▶ [Exercise directions]: Take the lines below from the one with "focal_35mm: 33" through the one with "f_number: 4" and print only them, exactly. Don't print the pictures.

────────────────────────────────────────

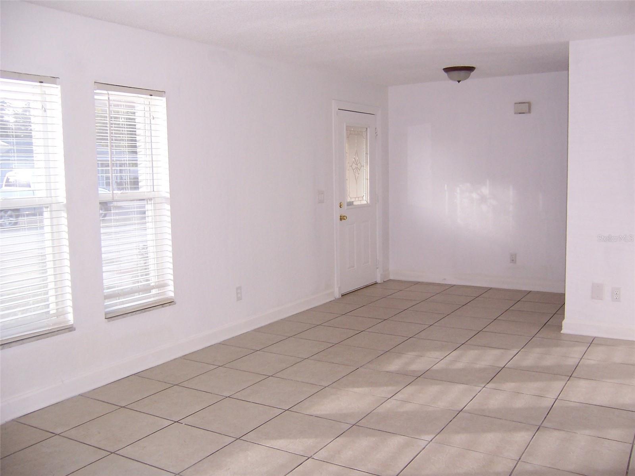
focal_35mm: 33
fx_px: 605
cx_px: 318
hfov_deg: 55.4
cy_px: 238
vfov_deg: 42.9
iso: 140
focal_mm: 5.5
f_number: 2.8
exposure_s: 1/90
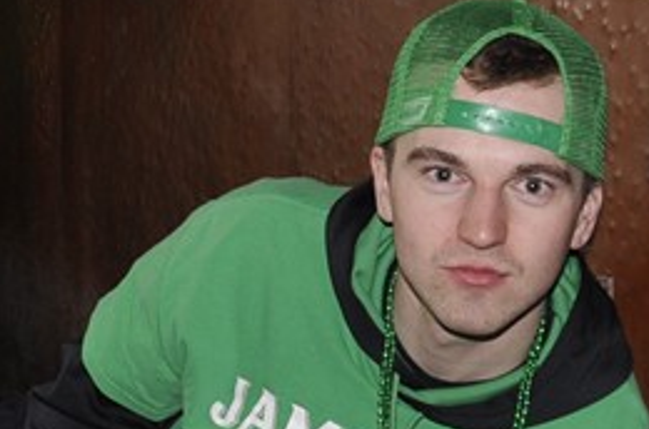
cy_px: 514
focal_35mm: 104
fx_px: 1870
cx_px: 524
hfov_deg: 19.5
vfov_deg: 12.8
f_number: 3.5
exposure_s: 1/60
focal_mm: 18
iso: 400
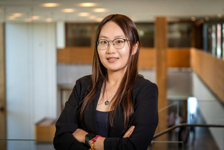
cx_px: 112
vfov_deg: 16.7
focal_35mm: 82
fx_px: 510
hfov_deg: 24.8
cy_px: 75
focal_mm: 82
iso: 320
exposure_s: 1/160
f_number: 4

────────────────────────────────────────

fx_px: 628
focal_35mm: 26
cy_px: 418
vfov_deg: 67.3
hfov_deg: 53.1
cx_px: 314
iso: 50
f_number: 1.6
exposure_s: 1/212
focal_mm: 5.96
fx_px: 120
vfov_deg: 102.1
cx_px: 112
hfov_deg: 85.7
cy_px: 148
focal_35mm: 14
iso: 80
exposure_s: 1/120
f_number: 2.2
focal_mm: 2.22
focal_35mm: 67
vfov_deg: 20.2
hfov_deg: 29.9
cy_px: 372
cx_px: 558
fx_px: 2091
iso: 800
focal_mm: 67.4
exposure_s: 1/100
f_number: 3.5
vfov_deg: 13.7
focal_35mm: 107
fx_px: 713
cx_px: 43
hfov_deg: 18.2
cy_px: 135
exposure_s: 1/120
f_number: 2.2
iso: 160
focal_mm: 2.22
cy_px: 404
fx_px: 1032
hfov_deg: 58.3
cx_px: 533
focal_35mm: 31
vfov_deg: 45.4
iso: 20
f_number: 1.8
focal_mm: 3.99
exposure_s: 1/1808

────────────────────────────────────────

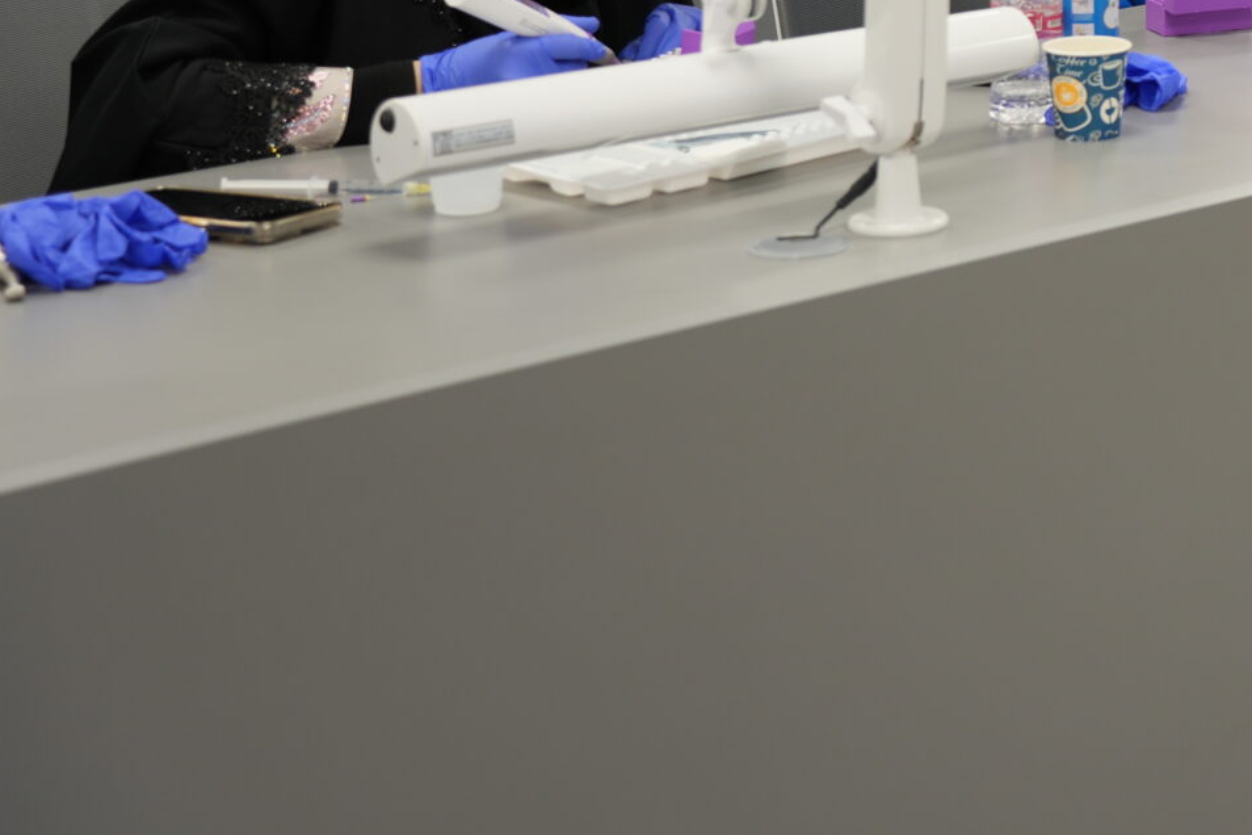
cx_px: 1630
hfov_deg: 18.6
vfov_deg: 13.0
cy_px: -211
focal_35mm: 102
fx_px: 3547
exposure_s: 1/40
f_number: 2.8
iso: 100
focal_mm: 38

────────────────────────────────────────

▶ [Output for this task]:
focal_35mm: 33
fx_px: 605
cx_px: 318
hfov_deg: 55.4
cy_px: 238
vfov_deg: 42.9
iso: 140
focal_mm: 5.5
f_number: 2.8
exposure_s: 1/90
cy_px: 514
focal_35mm: 104
fx_px: 1870
cx_px: 524
hfov_deg: 19.5
vfov_deg: 12.8
f_number: 3.5
exposure_s: 1/60
focal_mm: 18
iso: 400
cx_px: 112
vfov_deg: 16.7
focal_35mm: 82
fx_px: 510
hfov_deg: 24.8
cy_px: 75
focal_mm: 82
iso: 320
exposure_s: 1/160
f_number: 4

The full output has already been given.